▶ ACTIVITY
The line containing "The Dvaravati period laid" marks the end: restate word for word every line from the first line of the entries below through that one.

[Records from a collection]
○ ○ ○
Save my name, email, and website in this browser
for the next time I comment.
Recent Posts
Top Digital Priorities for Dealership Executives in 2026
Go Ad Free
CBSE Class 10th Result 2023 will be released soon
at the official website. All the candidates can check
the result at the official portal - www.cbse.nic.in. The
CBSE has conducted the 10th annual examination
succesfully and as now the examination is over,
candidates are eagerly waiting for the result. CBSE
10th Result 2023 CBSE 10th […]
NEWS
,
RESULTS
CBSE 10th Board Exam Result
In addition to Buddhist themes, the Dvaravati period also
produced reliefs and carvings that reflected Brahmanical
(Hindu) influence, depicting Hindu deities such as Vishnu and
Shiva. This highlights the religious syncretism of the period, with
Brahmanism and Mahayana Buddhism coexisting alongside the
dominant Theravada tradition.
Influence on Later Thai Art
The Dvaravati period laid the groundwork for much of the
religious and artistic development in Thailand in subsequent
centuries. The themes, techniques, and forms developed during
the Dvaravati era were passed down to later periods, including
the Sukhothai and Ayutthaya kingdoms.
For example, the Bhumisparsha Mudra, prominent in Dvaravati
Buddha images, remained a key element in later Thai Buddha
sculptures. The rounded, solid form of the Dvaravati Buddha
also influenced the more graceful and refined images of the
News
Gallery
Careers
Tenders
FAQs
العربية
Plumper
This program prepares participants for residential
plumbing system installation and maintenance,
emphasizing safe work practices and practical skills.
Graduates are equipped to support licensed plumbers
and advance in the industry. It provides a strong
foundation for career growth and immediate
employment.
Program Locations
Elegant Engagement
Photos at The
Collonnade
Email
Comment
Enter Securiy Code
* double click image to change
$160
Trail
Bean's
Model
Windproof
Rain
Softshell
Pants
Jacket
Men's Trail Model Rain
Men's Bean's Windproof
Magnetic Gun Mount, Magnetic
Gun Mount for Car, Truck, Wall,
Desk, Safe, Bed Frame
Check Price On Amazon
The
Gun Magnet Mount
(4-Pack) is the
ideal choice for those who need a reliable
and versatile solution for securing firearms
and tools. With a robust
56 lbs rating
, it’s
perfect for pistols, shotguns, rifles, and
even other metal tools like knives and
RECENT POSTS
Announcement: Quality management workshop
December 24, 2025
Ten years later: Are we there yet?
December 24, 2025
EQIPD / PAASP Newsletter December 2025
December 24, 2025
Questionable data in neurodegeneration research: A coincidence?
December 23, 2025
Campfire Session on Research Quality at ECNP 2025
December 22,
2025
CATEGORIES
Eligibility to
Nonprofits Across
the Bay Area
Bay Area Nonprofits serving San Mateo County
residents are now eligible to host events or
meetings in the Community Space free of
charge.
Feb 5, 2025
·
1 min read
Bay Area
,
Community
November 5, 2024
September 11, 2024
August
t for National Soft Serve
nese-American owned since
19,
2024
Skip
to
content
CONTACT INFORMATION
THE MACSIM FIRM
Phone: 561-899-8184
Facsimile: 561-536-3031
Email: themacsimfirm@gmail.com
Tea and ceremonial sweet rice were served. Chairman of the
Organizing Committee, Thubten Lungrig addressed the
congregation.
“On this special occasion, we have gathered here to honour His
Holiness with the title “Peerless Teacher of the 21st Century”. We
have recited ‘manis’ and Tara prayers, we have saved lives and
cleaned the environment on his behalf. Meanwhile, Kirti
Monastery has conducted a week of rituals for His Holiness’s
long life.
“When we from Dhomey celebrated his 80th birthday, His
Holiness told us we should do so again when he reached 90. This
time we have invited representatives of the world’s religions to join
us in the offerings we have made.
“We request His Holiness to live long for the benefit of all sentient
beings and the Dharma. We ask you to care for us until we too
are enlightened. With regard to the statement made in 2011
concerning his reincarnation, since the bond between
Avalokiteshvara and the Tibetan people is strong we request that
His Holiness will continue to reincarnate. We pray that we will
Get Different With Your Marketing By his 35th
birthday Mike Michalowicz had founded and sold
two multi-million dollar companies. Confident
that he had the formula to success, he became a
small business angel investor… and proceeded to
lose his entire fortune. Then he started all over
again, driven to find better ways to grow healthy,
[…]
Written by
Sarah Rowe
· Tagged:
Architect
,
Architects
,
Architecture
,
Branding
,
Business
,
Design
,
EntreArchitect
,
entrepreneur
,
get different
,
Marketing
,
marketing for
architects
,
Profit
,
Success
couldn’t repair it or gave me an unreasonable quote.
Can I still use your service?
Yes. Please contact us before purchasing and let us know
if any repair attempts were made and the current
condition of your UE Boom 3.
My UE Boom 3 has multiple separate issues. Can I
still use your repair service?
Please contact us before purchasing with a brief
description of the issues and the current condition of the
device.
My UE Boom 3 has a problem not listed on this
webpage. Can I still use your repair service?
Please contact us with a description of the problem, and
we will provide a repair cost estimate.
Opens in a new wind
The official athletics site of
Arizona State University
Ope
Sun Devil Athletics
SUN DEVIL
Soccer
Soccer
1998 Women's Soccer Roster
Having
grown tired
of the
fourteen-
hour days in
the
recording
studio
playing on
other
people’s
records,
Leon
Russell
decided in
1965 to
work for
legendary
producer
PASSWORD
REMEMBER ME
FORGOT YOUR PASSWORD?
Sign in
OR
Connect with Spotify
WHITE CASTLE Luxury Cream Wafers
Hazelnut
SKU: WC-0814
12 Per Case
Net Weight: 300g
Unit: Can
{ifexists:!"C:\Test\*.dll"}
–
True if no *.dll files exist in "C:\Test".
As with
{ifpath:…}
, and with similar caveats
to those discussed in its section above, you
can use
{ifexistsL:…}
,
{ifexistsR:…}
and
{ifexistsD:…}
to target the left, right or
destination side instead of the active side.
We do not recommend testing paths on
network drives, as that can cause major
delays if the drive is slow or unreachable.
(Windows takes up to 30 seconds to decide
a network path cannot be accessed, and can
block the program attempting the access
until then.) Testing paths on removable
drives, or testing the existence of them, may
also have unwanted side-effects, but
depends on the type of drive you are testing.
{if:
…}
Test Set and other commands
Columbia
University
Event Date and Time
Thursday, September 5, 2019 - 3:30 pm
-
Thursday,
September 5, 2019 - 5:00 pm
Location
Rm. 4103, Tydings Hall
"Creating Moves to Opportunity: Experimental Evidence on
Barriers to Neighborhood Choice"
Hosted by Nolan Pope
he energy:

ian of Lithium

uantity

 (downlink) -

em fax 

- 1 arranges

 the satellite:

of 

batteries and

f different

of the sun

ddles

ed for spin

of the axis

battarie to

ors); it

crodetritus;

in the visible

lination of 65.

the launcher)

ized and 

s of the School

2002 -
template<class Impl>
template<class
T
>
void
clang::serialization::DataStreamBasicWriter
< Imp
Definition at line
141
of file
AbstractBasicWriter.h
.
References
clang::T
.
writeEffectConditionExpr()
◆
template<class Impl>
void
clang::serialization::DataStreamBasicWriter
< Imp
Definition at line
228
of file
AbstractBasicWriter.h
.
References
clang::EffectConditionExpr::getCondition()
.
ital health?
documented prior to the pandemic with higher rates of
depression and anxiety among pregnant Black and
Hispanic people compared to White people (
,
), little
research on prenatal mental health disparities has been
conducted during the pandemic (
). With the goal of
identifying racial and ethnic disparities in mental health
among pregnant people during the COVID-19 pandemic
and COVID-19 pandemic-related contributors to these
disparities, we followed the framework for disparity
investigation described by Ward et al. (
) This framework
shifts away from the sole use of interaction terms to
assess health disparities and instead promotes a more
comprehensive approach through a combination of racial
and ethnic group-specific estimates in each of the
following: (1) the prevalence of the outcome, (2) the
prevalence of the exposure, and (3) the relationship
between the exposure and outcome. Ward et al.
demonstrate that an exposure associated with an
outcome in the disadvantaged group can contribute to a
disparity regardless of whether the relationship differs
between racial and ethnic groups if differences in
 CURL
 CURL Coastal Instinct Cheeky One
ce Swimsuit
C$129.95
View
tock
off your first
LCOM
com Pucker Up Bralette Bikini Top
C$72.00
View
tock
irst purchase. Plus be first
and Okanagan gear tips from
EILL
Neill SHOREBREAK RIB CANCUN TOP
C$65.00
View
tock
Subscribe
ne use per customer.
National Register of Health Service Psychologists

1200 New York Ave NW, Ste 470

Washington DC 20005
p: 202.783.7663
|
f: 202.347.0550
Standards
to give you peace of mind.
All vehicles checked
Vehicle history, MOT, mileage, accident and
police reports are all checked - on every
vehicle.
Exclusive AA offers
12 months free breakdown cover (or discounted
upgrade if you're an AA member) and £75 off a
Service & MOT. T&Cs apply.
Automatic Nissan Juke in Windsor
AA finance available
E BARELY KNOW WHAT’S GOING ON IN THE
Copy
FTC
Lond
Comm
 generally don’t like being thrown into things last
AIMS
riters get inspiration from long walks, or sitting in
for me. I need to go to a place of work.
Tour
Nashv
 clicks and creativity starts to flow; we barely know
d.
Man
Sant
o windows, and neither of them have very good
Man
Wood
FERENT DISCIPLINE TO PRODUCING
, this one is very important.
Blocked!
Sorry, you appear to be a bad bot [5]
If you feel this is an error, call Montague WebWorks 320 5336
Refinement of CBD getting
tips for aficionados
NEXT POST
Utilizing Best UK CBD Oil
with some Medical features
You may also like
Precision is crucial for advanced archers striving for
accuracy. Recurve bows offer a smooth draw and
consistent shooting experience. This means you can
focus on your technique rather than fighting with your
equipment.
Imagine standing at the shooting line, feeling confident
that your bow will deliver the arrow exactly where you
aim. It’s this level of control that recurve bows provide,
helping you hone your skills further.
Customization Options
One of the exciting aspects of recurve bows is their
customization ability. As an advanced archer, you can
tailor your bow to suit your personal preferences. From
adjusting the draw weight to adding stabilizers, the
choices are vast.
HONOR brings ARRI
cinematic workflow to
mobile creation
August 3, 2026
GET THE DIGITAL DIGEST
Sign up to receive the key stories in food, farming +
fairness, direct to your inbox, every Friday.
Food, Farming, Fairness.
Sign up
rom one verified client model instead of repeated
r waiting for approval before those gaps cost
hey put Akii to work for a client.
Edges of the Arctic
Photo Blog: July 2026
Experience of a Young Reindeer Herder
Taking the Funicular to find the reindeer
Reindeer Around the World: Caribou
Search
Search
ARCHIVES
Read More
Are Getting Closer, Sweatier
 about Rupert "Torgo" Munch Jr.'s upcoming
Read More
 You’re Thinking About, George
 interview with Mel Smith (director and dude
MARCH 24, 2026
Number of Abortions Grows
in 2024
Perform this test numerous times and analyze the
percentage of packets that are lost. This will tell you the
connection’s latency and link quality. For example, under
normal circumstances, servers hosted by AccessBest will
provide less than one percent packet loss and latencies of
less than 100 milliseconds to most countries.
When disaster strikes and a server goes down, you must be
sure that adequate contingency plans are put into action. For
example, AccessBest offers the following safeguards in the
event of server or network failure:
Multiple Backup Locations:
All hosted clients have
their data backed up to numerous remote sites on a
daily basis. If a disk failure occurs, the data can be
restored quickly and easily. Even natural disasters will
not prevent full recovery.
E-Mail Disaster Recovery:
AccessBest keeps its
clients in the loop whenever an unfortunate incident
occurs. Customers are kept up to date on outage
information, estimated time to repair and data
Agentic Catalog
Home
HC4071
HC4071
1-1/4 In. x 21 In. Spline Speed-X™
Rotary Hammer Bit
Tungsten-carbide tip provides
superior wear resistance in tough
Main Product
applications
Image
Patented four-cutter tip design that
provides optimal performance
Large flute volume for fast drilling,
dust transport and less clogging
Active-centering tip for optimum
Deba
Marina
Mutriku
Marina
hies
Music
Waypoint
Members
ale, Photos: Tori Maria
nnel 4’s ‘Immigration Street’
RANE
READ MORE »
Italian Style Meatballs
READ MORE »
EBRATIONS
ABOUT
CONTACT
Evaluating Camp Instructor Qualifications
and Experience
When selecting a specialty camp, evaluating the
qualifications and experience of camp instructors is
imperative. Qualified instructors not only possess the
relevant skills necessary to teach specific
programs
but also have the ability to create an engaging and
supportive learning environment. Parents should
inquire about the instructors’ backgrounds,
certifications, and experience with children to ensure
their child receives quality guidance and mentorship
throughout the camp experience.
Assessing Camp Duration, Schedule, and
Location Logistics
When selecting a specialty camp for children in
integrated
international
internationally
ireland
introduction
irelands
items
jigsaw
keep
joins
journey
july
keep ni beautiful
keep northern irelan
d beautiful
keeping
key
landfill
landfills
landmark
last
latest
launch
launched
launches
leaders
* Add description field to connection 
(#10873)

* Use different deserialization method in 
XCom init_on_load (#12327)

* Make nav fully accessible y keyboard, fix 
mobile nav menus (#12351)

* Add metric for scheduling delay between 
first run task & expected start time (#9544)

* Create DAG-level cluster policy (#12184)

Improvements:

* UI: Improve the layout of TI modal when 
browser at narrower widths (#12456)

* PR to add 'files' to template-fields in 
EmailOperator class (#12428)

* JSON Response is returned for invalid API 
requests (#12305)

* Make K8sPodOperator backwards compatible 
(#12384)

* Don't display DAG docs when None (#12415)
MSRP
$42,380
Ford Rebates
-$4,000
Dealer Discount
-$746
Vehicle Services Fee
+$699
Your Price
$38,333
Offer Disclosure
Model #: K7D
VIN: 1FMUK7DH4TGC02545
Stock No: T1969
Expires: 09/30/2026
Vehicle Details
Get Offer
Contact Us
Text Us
○ ○ ○
▶ RESULT FOR THIS EXERCISE
Save my name, email, and website in this browser
for the next time I comment.
Recent Posts
Top Digital Priorities for Dealership Executives in 2026
Go Ad Free
CBSE Class 10th Result 2023 will be released soon
at the official website. All the candidates can check
the result at the official portal - www.cbse.nic.in. The
CBSE has conducted the 10th annual examination
succesfully and as now the examination is over,
candidates are eagerly waiting for the result. CBSE
10th Result 2023 CBSE 10th […]
NEWS
,
RESULTS
CBSE 10th Board Exam Result
In addition to Buddhist themes, the Dvaravati period also
produced reliefs and carvings that reflected Brahmanical
(Hindu) influence, depicting Hindu deities such as Vishnu and
Shiva. This highlights the religious syncretism of the period, with
Brahmanism and Mahayana Buddhism coexisting alongside the
dominant Theravada tradition.
Influence on Later Thai Art
The Dvaravati period laid the groundwork for much of the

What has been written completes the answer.